Take Lilly’s long-successful insulin Humalog, for one. Its list price currently sits at $254.80 per vial, more than double its list price in 2011. But with rebates and discounts factored in, Lilly nets less in Humalog sales now than it did in 2009, Conterno said.
The Indianapolis drugmaker’s competitors–Lantus-maker Sanofi and Novo Nordisk–are feeling the pain, too. Both have already warned investors that falling net prices in the U.S. would hurt profits going forward; the average U.S. net price for Lantus is set to fall 10% this year after tanking by 17% last year, the WSJ notes, citing Bernstein estimates. And that’s after a list-price jump to $248.51 per vial from $114.15 in 2011.
The bigger problem?

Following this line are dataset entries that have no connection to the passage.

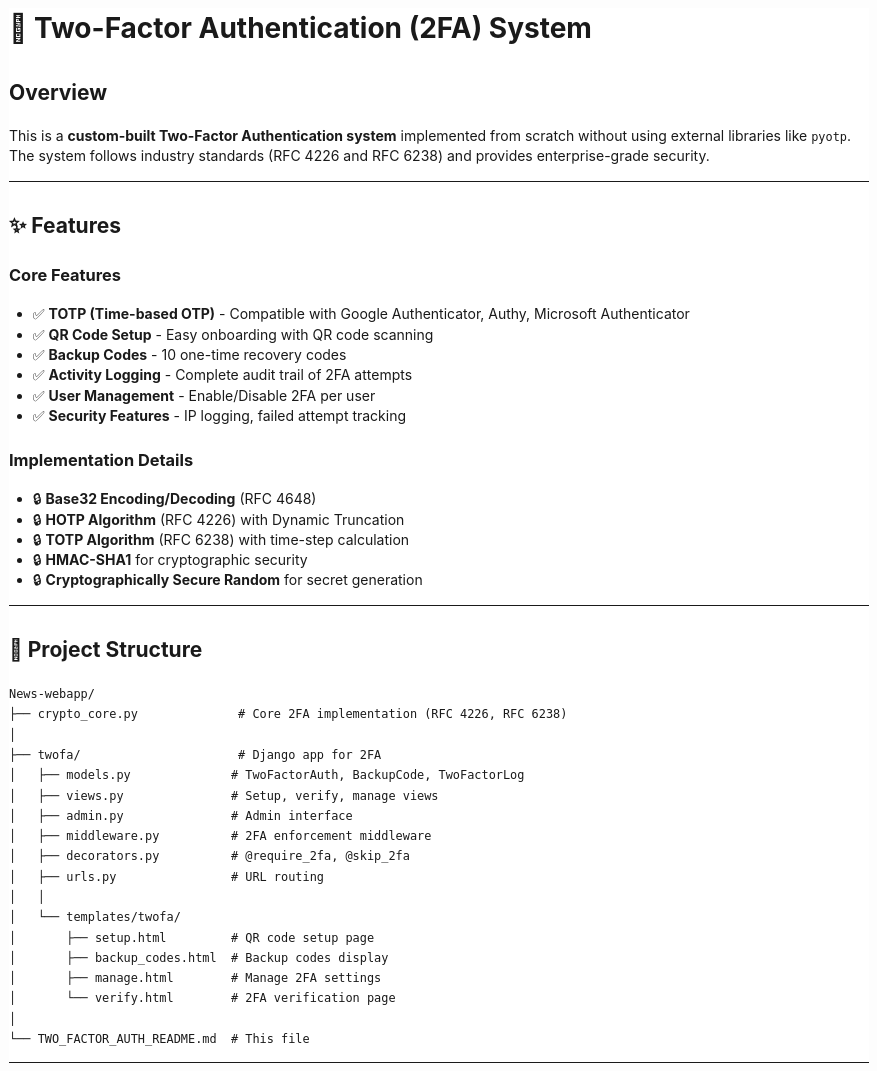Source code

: # 🔐 Two-Factor Authentication (2FA) System

## Overview

This is a **custom-built Two-Factor Authentication system** implemented from scratch without using external libraries like `pyotp`. The system follows industry standards (RFC 4226 and RFC 6238) and provides enterprise-grade security.

---

## ✨ Features

### Core Features
- ✅ **TOTP (Time-based OTP)** - Compatible with Google Authenticator, Authy, Microsoft Authenticator
- ✅ **QR Code Setup** - Easy onboarding with QR code scanning
- ✅ **Backup Codes** - 10 one-time recovery codes
- ✅ **Activity Logging** - Complete audit trail of 2FA attempts
- ✅ **User Management** - Enable/Disable 2FA per user
- ✅ **Security Features** - IP logging, failed attempt tracking

### Implementation Details
- 🔒 **Base32 Encoding/Decoding** (RFC 4648)
- 🔒 **HOTP Algorithm** (RFC 4226) with Dynamic Truncation
- 🔒 **TOTP Algorithm** (RFC 6238) with time-step calculation
- 🔒 **HMAC-SHA1** for cryptographic security
- 🔒 **Cryptographically Secure Random** for secret generation

---

## 📁 Project Structure

```
News-webapp/
├── crypto_core.py              # Core 2FA implementation (RFC 4226, RFC 6238)
│
├── twofa/                      # Django app for 2FA
│   ├── models.py              # TwoFactorAuth, BackupCode, TwoFactorLog
│   ├── views.py               # Setup, verify, manage views
│   ├── admin.py               # Admin interface
│   ├── middleware.py          # 2FA enforcement middleware
│   ├── decorators.py          # @require_2fa, @skip_2fa
│   ├── urls.py                # URL routing
│   │
│   └── templates/twofa/
│       ├── setup.html         # QR code setup page
│       ├── backup_codes.html  # Backup codes display
│       ├── manage.html        # Manage 2FA settings
│       └── verify.html        # 2FA verification page
│
└── TWO_FACTOR_AUTH_README.md  # This file
```

---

Thanks to a fragmented health insurance system, uninsured patients and those with certain healthcare plans are bearing part, if not all, of the increases themselves.
“There are more patients under high-deductible health plans and who may have a greater copay and coinsurance, and they’re being exposed to a larger share of the prices as well,” Harvard Medical School professor Aaron Kesselheim told the newspaper.
As the diabetes space continues to heat up, many industry watchers expect to see PBM formulary management tactics continue. They’ve already taken a serious toll on drugmakers in other spaces, too–such as hepatitis C and respiratory, where high prices and a wealth of competition have made payers aggressive about negotiating discounts.
But as vocal pharma pricing critic Steve Miller, CMO at leading PBM Express Scripts, told the Journal, his company is all for keeping net prices low despite the discount. “We never tell pharmaceutical companies we want high sticker prices. We want a low net price,” he said.
Tyrone’s comment: Every PBM wants a low net price. The difference though between traditional (any non-fiduciary PBM) and fiduciary PBMs is the extent from which payers benefit from the low “net” price acquired by their PBM. In a fiduciary arrangement, it’s 100% benefit and in all others it’s a crapshoot. Consider this, any PBM that generates cash flow from ingredient costs and/or earned manufacturer revenue (rebates) increases their clients’ net plan costs. So while I agree with Dr. Miller’s point, it is somewhat misleading.
He did, however, acknowledge that “certain patients get caught in the middle of this, and we have got to figure out how to put guard rails around that.” Setting a maximum pharmacy price could be one such guard rail, he said.